Sri Lanka parliament votes to curb president’s power
Sri Lanka’s parliament voted overwhelmingly Tuesday to restore a two-term limit for presidents and revive independent bodies to manage key institutions such as the police and the judiciary.
A total of 215 out of the 225 lawmakers approved a constitutional amendment which restores presidential term limits, reversing a change by former strongman Mahinda Rajapakse who scrapped them after being re-elected in 2010.
The amendment was in line with a pledge by President Maithripala Sirisena. His election victory in January ended Rajapakse’s decade in power, during which he granted himself more powers over the police, the judiciary and civil servants.
Tuesday’s bill also removed the president’s power to dissolve parliament until it has completed four and a half years out of its five-year term.
Previously, the president had the power to sack parliament after completing one year, a threat Rajapakse had used to keep lawmakers in line.
The amendment was watered down, however, to ensure that the minority government secured the support of the opposition, whose votes were crucial to gain a mandatory two-thirds majority.
Sirisena’s government does not enjoy a majority in parliament.
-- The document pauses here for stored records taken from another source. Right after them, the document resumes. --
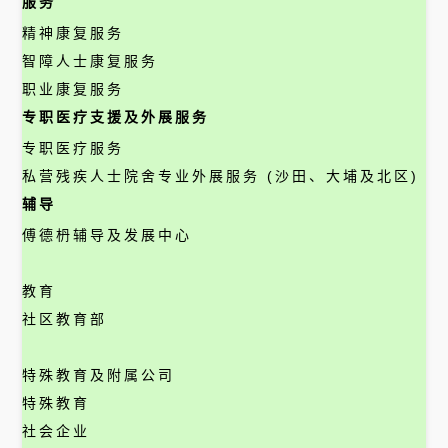
服务
精神康复服务
智障人士康复服务
职业康复服务
专职医疗支援及外展服务
专职医疗服务
私营残疾人士院舍专业外展服务 (沙田、大埔及北区)
辅导
傅德枬辅导及发展中心
教育
社区教育部
特殊教育及附属公司
特殊教育
社会企业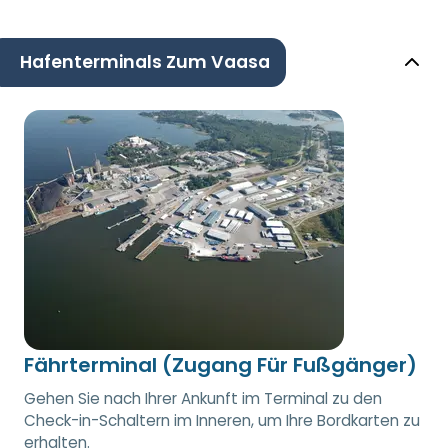
Hafenterminals Zum Vaasa
Fährterminal (Zugang Für Fußgänger)
Gehen Sie nach Ihrer Ankunft im Terminal zu den
Check-in-Schaltern im Inneren, um Ihre Bordkarten zu
erhalten.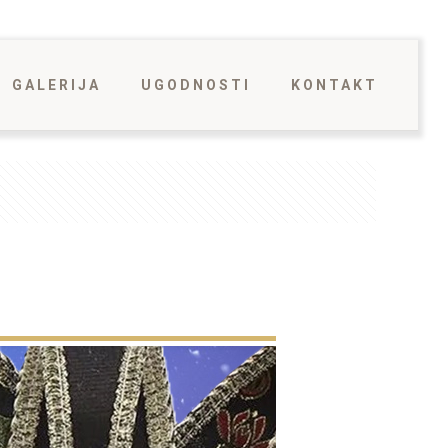
GALERIJA
UGODNOSTI
KONTAKT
The government agreed to accommodate four more legislators in a Constitutional Council which will make key appointments to run 11 public institutions such as the police, the judiciary, the elections office and the civil service.
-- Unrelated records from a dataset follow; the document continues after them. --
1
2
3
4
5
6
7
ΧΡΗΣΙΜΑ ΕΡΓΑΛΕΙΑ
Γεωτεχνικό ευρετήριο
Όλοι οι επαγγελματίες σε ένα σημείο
“This is not ideal. We had to compromise because we don’t have a two-thirds majority on our own,” Prime Minister Ranil Wickremesinghe told parliament.
He said the government hoped to reduce the number of politicians in the Constitutional Council, which aims to depoliticise state institutions and ensure their independence.
The government did not say if parliament would be dissolved soon after passing the bill, in line with a pledge by Sirisena earlier this month.
The current parliament can run until April 2016, but Sirisena had said he would call fresh elections on April 23. He delayed the dissolution to give the opposition more time to pass the bill.